▶ TEXT SHOWN
Indian Foreign Minister Jaswant Singh's recent statement that India is fully supportive of the Lankan peace process, puts the issue of India's solidarity with Sri Lanka in her quest for peace beyond all doubt. India is solidly behind Sri Lanka in the current bid to find a negotiated political settlement to the ethnic conflict and this factor should be counted as a clear plus in the multi-dimensional peace process. For, without India's support the correct external climate for a negotiated peace cannot be achieved.

The crucial importance of India as an external factor in the Lankan conflict was clearly underscored in the mid-Eighties when troubled Indo-Lanka relations had a negative impact on Lanka's efforts at resolving the ethnic problem. Since then, the proposition that India's support and cooperation should be obtained in peace efforts in Lanka has assumed the status of almost an axiom in constructive thinking on our ethnic issue. This is principally because attempts to disregard India's sensitivities on the ethnic problem have tended to backfire on Sri Lanka.

However, successive Indian Governments have been remarkably consistent in their backing for a just peace in Sri Lanka. In this concept of a just peace is implied the satisfaction of the legitimate aspirations of Sri Lanka's communities, within a united and geographically intact Sri Lanka.

▶ PROBLEM DETAILS
Extend the passage above on India's support for the Sri Lankan peace process, picking up after its final sentence.

▶ STUDY MATERIAL

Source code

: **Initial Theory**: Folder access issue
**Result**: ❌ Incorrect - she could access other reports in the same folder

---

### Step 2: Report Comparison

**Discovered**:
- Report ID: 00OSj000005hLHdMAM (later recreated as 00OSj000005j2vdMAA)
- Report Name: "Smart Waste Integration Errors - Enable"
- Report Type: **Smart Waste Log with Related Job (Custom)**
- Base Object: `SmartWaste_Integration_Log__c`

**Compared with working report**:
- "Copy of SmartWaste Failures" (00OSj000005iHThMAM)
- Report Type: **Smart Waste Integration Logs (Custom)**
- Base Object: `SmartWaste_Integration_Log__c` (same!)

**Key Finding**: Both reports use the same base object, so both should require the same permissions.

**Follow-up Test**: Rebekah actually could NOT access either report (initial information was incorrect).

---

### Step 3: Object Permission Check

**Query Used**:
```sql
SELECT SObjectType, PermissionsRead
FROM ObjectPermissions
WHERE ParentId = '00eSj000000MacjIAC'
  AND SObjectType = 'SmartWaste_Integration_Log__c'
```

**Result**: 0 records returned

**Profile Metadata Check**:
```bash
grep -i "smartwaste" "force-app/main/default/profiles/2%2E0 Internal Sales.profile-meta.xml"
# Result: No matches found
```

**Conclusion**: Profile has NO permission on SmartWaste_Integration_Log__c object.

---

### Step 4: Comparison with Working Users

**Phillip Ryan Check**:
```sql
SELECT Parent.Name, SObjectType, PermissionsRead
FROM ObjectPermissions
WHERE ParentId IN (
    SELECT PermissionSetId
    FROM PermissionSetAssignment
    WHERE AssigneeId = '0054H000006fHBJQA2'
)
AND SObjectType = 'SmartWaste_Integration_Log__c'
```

▶ ANSWER BELOW
It is important for the Lankan polity to remember these home truths in Indo-Lanka relations because there is a tendency among some local sections to blow issues relating to the LTTE out of proportion. This tendency tended to be pronounced in the wake of the LTTE leader's recent press conference.

Although clarity of perception seems to be a fundamental defect among these jaundiced sections which are now crying themselves hoarse from public platforms over alleged limitations in the peace process, the Indian Government has never suffered from it. A just peace in Sri Lanka that meets the legitimate aspirations of all its communities, within a united country, is what India wishes for Sri Lanka. This is a veritable article of faith which may never change.

Now that Indian support for a just peace is guaranteed once again, the Lanka Government should step-up the momentum even further in the peace process. The worst that could happen to us is to get bogged down in imaginary, diversionary issues that are not immediately relevant.